420 00:40:12.780 00:40:13.580 Samuel Roberts: Okay.

421 00:40:13.780 00:40:19.820 Uttam Kumaran: And then, same thing with Mustapa, I think the insomnia thing is the biggest priority.

422 00:40:20.100 00:40:23.270 Mustafa Raja: Yeah, I’ll… I’ll get to… get to that after.

423 00:40:23.500 00:40:24.979 Mustafa Raja: After we’re done with this.

424 00:40:24.980 00:40:25.400 Uttam Kumaran: Okay.

425 00:40:25.400 00:40:28.750 Samuel Roberts: Do you want to… should we do that first, then? Is that the scorecard? Doesn’t that have to be done.

426 00:40:28.750 00:40:30.580 Mustafa Raja: Yeah, yeah. And then that is the school bond.

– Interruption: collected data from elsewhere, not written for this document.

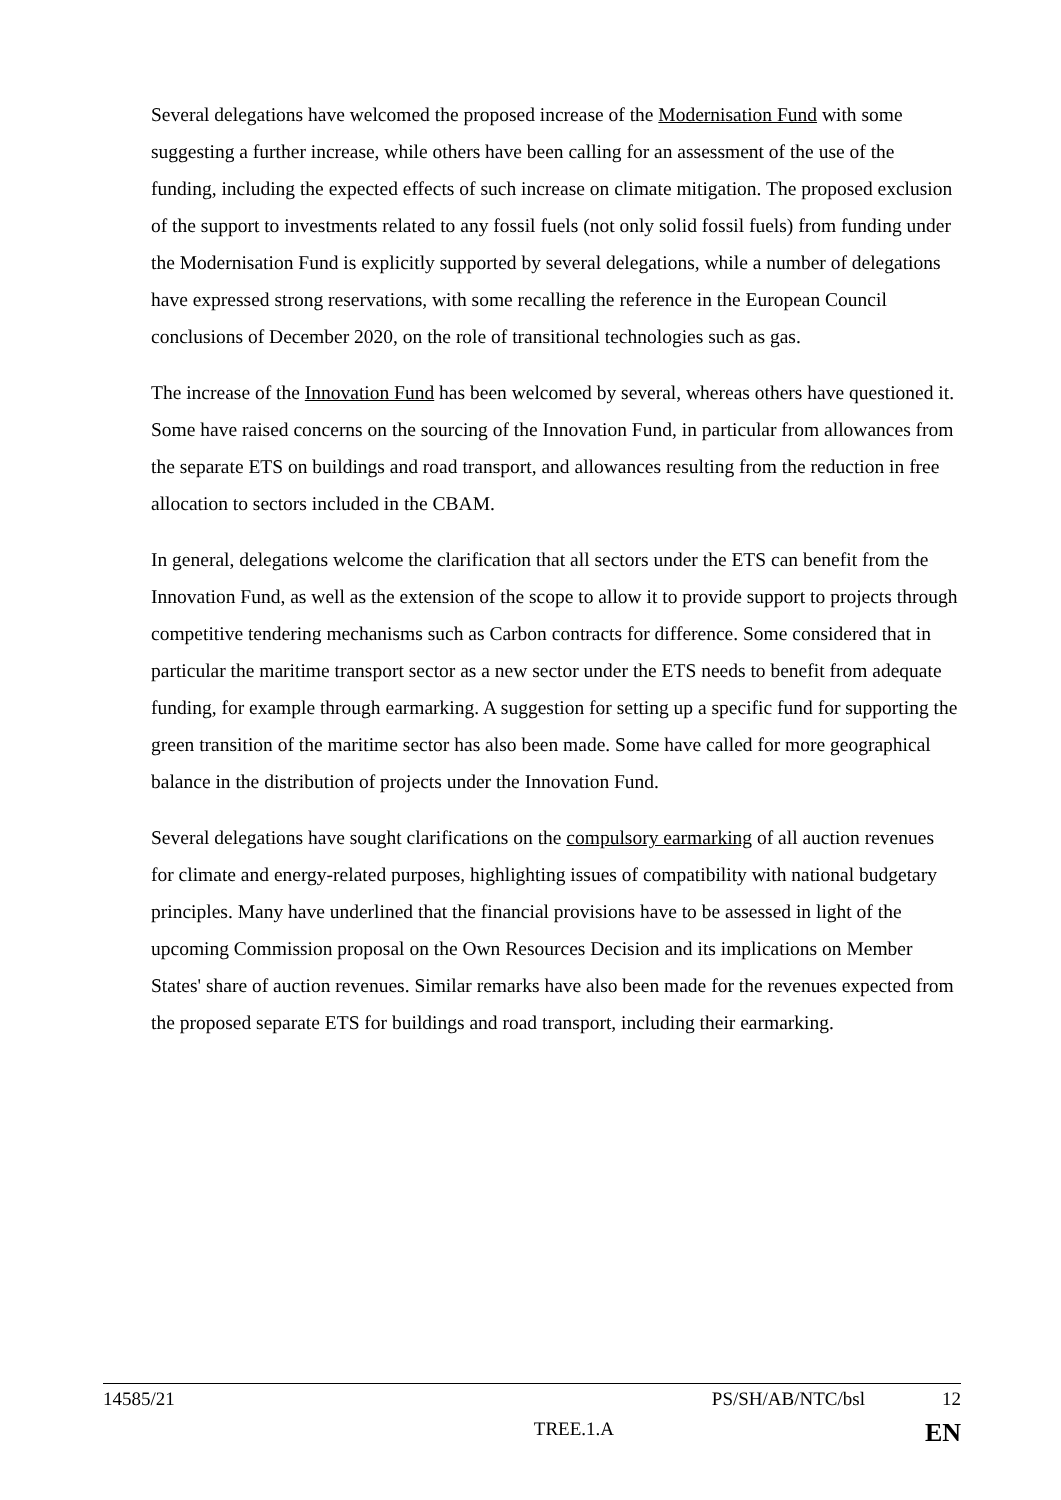Several delegations have welcomed the proposed increase of the Modernisation Fund with some suggesting a further increase, while others have been calling for an assessment of the use of the funding, including the expected effects of such increase on climate mitigation. The proposed exclusion of the support to investments related to any fossil fuels (not only solid fossil fuels) from funding under the Modernisation Fund is explicitly supported by several delegations, while a number of delegations have expressed strong reservations, with some recalling the reference in the European Council conclusions of December 2020, on the role of transitional technologies such as gas.
The increase of the Innovation Fund has been welcomed by several, whereas others have questioned it. Some have raised concerns on the sourcing of the Innovation Fund, in particular from allowances from the separate ETS on buildings and road transport, and allowances resulting from the reduction in free allocation to sectors included in the CBAM.
In general, delegations welcome the clarification that all sectors under the ETS can benefit from the Innovation Fund, as well as the extension of the scope to allow it to provide support to projects through competitive tendering mechanisms such as Carbon contracts for difference. Some considered that in particular the maritime transport sector as a new sector under the ETS needs to benefit from adequate funding, for example through earmarking. A suggestion for setting up a specific fund for supporting the green transition of the maritime sector has also been made. Some have called for more geographical balance in the distribution of projects under the Innovation Fund.
Several delegations have sought clarifications on the compulsory earmarking of all auction revenues for climate and energy-related purposes, highlighting issues of compatibility with national budgetary principles. Many have underlined that the financial provisions have to be assessed in light of the upcoming Commission proposal on the Own Resources Decision and its implications on Member States' share of auction revenues. Similar remarks have also been made for the revenues expected from the proposed separate ETS for buildings and road transport, including their earmarking.
14585/21 PS/SH/AB/NTC/bsl 12
TREE.1.A EN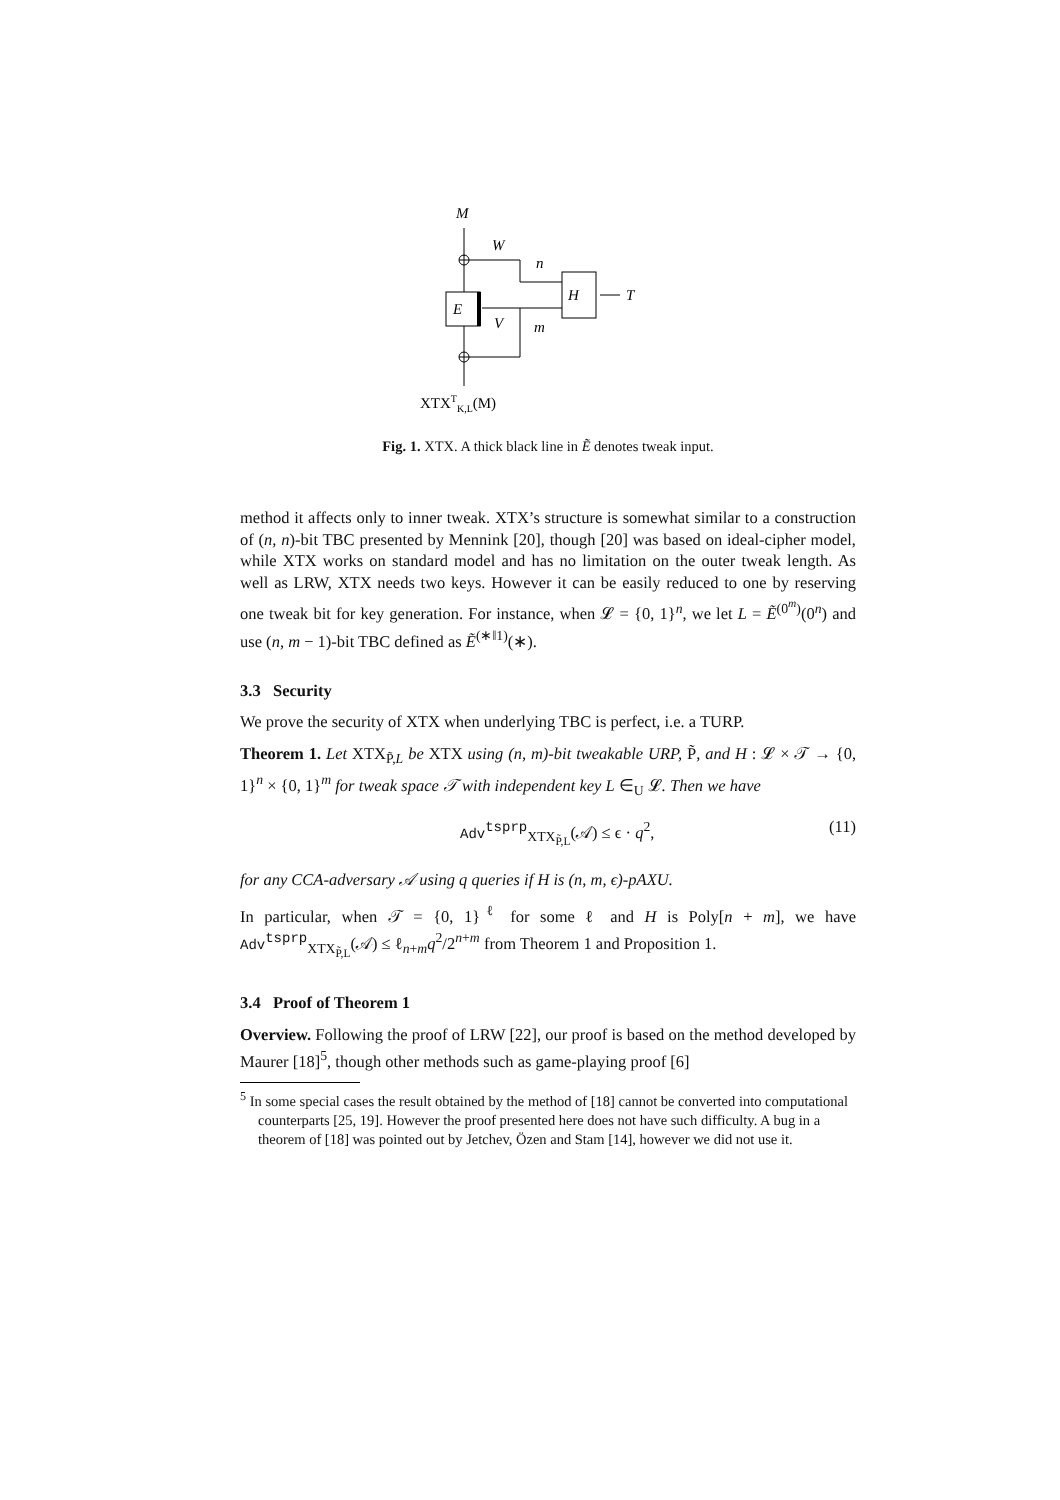M
W
n
E
H
T
V
m
XTXTK,L(M)
Fig. 1. XTX. A thick black line in Ẽ denotes tweak input.
method it affects only to inner tweak. XTX’s structure is somewhat similar to a construction of (n, n)-bit TBC presented by Mennink [20], though [20] was based on ideal-cipher model, while XTX works on standard model and has no limitation on the outer tweak length. As well as LRW, XTX needs two keys. However it can be easily reduced to one by reserving one tweak bit for key generation. For instance, when 𝓛 = {0, 1}<sup>n</sup>, we let L = Ẽ<sup>(0<sup>m</sup>)</sup>(0<sup>n</sup>) and use (n, m − 1)-bit TBC defined as Ẽ<sup>(∗‖1)</sup>(∗).
3.3 Security
We prove the security of XTX when underlying TBC is perfect, i.e. a TURP.
Theorem 1. Let XTX<sub>P̃,L</sub> be XTX using (n, m)-bit tweakable URP, P̃, and H : 𝓛 × 𝒯 → {0, 1}<sup>n</sup> × {0, 1}<sup>m</sup> for tweak space 𝒯 with independent key L ∈<sub>U</sub> 𝓛. Then we have
Adv<sup>tsprp</sup><sub>XTX<sub>P̃,L</sub></sub>(𝒜) ≤ ϵ · q<sup>2</sup>, (11)
for any CCA-adversary 𝒜 using q queries if H is (n, m, ϵ)-pAXU.
In particular, when 𝒯 = {0, 1}<sup>ℓ</sup> for some ℓ and H is Poly[n + m], we have Adv<sup>tsprp</sup><sub>XTX<sub>P̃,L</sub></sub>(𝒜) ≤ ℓ<sub>n+m</sub>q<sup>2</sup>/2<sup>n+m</sup> from Theorem 1 and Proposition 1.
3.4 Proof of Theorem 1
Overview. Following the proof of LRW [22], our proof is based on the method developed by Maurer [18]<sup>5</sup>, though other methods such as game-playing proof [6]
<sup>5</sup> In some special cases the result obtained by the method of [18] cannot be converted into computational counterparts [25, 19]. However the proof presented here does not have such difficulty. A bug in a theorem of [18] was pointed out by Jetchev, Özen and Stam [14], however we did not use it.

427 00:40:30.580 00:40:36.700 Samuel Roberts: Okay, Mustava, do the scorecard, and then let us know, and we’ll hop all… we’ll all hop on another meeting. I wanna… yeah, that’s definitely better.

428 00:40:36.720 00:40:39.679 Uttam Kumaran: Okay, sounds good. Okay, talk to you soon.

429 00:40:39.880 00:40:41.189 Samuel Roberts: Alrighty. Thank you, bye.